The announcement by Attorney General Eric Holder also comes in the middle of the wide-ranging congressional probe over Operation Fast and Furious, the gunrunning operation from a Justice Department agency that allowed hundreds of guns to drift across the U.S.-Mexico border. Holder, asked about a new subpoena in the case at the end of his press conference Tuesday, noted that while the case develops his staff is focused on important matters like the disrupted assassination plot.
But prominent Republicans dismissed any skepticism about the timing or nature of the announcement. Rep. Mike Rogers, R-Mich., chairman of the House Intelligence Committee, said the timing revolved around the case itself.
While President Obama was apparently briefed on the investigation in June, the suspect in custody, Manssor Arbabsiar, wasn't arrested until Sept. 29 during a layover at John F. Kennedy International Airport in New York following his being denied entry into Mexico.
Rogers told Fox News the case ran on a "judicial clock," not a political one, and that the administration could not pick and choose when it unfolded.
Republican presidential candidate Newt Gingrich also said there was little political advantage to the administration coming forward with the Iran plot in the first place. He argued that it "blows up" the administration's strategy of trying to reason with Iran's leaders.
"I think this is a very embarrassing and difficult moment for the administration," Gingrich said.
Some lawmakers, including Ros-Lehtinen, are calling for fresh sanctions in the wake of the foiled plot.
Vice President Biden, in an interview Wednesday on CBS' "Early Show," said the consequences for Iran will be "serious." He called the plot "an outrageous effort," without speculating on how deep into the Iranian government the plot went.

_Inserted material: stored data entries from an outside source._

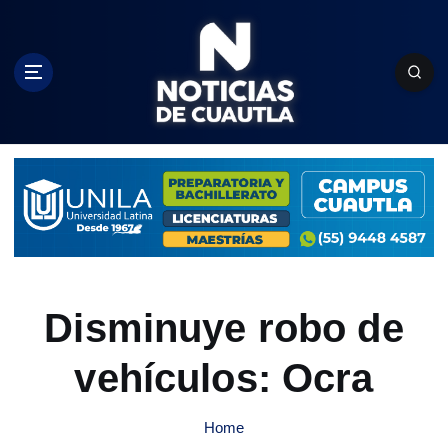
S
k
i
p
t
o
c
o
n
t
e
n
t
Disminuye robo de
vehículos: Ocra
Home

The Treasury Department fired the first diplomatic shot Tuesday afternoon, imposing sanctions on five people allegedly linked to the plot, including four members of the Quds Force -- which is part of the Islamic Revolutionary Guard Corps.
Two of the people, Arbabsiar, a used car salesman who reportedly lives in Corpus Christie, Texas, and Gholam Shakuri, were charged Tuesday in New York federal court, though Shakuri remains at large. The Treasury Department said the other Quds officials named were also involved in the plot. The sanctions will freeze any U.S. assets held by the individuals and prohibit anyone in the U.S. from doing business with them.
U.S. officials say the suspects in the case were working on a "murder for hire" scheme to kill the Saudi ambassador to the United States using explosives. They allegedly reached out to a U.S. source in Mexico posing as a drug cartel representative. Arbabsiar allegedly tried to hire the source and his accomplices to carry out the attack.
Arbabsiar, who was arrested by federal agents on Sept. 29, later confessed to his involvement and said senior Quds officials were directing the plot, according to the Justice Department.
Amid standing questions about the plot, members of Congress are scheduled for a classified briefing from administration officials on Wednesday.